··· SOURCE MATERIAL
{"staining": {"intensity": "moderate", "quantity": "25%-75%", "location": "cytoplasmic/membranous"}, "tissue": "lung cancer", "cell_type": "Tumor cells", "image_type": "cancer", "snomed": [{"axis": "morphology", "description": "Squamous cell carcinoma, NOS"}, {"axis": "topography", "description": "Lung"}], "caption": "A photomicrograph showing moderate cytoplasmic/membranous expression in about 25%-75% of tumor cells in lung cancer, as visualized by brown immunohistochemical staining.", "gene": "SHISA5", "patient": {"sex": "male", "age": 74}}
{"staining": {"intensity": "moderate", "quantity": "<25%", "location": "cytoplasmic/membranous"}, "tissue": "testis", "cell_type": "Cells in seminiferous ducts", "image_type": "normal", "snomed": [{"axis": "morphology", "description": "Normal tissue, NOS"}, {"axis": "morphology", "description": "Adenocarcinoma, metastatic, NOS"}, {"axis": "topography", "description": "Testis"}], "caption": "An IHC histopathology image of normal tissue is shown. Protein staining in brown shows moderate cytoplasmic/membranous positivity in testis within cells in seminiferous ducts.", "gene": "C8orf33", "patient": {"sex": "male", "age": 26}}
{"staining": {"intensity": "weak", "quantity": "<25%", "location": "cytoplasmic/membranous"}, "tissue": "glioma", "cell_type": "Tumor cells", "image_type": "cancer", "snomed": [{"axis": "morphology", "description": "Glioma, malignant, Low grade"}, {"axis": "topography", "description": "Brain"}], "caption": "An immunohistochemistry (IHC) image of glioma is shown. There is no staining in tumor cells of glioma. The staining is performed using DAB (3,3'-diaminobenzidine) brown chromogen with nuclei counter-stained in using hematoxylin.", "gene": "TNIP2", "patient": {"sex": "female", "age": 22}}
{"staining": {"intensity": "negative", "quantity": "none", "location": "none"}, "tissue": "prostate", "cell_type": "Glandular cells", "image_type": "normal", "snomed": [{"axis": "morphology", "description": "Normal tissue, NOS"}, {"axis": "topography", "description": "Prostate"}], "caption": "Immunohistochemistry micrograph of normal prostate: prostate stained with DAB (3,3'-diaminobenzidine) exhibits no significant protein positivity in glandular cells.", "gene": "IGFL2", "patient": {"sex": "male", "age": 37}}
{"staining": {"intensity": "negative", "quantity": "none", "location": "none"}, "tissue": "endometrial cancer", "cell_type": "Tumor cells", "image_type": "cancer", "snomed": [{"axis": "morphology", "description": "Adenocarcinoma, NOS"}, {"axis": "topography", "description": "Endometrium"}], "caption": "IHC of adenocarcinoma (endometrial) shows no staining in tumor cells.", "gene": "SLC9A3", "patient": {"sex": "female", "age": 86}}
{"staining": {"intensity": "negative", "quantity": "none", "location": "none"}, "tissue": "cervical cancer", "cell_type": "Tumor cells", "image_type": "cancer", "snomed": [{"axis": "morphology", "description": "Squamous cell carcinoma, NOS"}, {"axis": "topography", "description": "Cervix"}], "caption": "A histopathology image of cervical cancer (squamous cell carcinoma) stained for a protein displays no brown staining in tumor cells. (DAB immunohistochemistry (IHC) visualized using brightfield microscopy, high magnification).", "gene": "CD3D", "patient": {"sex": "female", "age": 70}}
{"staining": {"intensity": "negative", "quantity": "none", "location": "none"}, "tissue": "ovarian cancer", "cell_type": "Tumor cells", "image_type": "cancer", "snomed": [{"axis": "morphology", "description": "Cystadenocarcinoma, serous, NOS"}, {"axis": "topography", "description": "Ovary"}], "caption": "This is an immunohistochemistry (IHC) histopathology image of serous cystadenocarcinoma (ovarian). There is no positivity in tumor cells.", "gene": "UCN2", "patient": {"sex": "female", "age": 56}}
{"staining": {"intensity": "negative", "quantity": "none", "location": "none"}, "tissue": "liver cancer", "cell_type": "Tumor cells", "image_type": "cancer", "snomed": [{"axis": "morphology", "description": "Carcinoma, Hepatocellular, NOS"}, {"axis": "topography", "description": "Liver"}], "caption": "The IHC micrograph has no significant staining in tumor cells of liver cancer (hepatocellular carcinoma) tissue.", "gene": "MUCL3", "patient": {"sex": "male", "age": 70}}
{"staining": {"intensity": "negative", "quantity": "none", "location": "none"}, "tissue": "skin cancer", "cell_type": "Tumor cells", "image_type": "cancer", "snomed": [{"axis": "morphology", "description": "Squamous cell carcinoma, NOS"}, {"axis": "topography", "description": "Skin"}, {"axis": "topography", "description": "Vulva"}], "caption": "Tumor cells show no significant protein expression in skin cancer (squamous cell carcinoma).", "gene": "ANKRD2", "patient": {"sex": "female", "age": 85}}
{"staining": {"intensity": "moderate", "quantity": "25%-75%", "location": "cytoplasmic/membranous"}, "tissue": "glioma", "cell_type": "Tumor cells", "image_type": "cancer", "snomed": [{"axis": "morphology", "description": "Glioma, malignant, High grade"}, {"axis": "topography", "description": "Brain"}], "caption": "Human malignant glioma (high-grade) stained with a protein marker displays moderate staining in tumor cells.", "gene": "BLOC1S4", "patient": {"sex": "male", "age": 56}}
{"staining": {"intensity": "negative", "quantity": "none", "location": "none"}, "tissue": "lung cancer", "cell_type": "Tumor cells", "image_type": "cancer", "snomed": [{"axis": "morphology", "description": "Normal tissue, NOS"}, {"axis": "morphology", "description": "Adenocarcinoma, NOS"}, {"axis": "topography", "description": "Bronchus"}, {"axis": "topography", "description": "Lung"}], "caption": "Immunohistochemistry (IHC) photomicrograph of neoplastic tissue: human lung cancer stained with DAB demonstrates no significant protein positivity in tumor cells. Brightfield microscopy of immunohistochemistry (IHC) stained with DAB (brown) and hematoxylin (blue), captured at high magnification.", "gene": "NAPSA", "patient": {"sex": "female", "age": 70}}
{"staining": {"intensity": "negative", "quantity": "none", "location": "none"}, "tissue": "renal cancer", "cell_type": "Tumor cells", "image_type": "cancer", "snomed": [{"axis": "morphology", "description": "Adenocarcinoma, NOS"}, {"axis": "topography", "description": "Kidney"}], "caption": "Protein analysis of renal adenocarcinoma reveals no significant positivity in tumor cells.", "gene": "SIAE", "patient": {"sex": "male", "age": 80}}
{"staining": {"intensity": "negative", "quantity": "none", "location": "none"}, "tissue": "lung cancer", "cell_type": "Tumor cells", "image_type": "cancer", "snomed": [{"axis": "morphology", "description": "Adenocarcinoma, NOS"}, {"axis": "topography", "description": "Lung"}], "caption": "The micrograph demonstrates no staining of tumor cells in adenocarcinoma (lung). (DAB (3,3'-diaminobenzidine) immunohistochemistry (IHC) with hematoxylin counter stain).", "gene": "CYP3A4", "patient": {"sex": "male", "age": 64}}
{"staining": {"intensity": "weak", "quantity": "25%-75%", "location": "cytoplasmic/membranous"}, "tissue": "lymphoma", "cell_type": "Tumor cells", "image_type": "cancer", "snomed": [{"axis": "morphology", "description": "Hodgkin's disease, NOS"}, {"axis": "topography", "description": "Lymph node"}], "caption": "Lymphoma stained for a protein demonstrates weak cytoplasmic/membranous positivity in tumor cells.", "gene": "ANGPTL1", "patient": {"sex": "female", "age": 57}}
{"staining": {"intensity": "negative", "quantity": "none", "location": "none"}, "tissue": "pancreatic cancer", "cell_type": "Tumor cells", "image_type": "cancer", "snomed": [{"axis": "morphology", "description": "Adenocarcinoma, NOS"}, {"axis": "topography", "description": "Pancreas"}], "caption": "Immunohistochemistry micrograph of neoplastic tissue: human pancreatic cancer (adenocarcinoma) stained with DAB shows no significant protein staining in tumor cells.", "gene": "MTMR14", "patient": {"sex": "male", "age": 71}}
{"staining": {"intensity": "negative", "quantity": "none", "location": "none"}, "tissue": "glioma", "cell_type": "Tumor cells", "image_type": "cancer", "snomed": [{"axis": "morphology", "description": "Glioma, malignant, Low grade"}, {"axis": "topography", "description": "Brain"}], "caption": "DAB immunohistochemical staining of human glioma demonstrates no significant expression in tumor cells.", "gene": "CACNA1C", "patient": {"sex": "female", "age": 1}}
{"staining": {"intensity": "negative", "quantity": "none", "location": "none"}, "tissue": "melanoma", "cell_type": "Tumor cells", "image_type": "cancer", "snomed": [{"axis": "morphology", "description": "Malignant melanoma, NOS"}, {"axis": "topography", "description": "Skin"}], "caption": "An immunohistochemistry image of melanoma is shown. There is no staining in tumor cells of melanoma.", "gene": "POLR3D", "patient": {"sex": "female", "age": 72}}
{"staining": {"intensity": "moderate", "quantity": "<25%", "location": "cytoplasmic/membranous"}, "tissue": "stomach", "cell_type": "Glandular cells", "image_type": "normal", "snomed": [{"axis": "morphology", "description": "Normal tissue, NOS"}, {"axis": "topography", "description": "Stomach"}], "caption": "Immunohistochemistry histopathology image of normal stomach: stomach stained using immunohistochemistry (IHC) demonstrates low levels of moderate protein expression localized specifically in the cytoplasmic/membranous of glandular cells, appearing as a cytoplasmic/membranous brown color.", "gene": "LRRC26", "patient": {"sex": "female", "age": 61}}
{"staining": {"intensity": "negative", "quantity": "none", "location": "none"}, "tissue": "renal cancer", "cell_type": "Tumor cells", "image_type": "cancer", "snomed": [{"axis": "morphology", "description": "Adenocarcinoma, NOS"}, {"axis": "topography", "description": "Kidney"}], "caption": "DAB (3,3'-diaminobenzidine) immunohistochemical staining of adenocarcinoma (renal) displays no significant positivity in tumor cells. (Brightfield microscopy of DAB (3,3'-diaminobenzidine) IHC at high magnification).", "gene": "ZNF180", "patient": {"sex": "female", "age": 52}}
······
EXERCISE GOAL.
Copy out every line of the data in which the word "counter" is found.

ANSWER TO THIS PROBLEM.
{"staining": {"intensity": "weak", "quantity": "<25%", "location": "cytoplasmic/membranous"}, "tissue": "glioma", "cell_type": "Tumor cells", "image_type": "cancer", "snomed": [{"axis": "morphology", "description": "Glioma, malignant, Low grade"}, {"axis": "topography", "description": "Brain"}], "caption": "An immunohistochemistry (IHC) image of glioma is shown. There is no staining in tumor cells of glioma. The staining is performed using DAB (3,3'-diaminobenzidine) brown chromogen with nuclei counter-stained in using hematoxylin.", "gene": "TNIP2", "patient": {"sex": "female", "age": 22}}
{"staining": {"intensity": "negative", "quantity": "none", "location": "none"}, "tissue": "lung cancer", "cell_type": "Tumor cells", "image_type": "cancer", "snomed": [{"axis": "morphology", "description": "Adenocarcinoma, NOS"}, {"axis": "topography", "description": "Lung"}], "caption": "The micrograph demonstrates no staining of tumor cells in adenocarcinoma (lung). (DAB (3,3'-diaminobenzidine) immunohistochemistry (IHC) with hematoxylin counter stain).", "gene": "CYP3A4", "patient": {"sex": "male", "age": 64}}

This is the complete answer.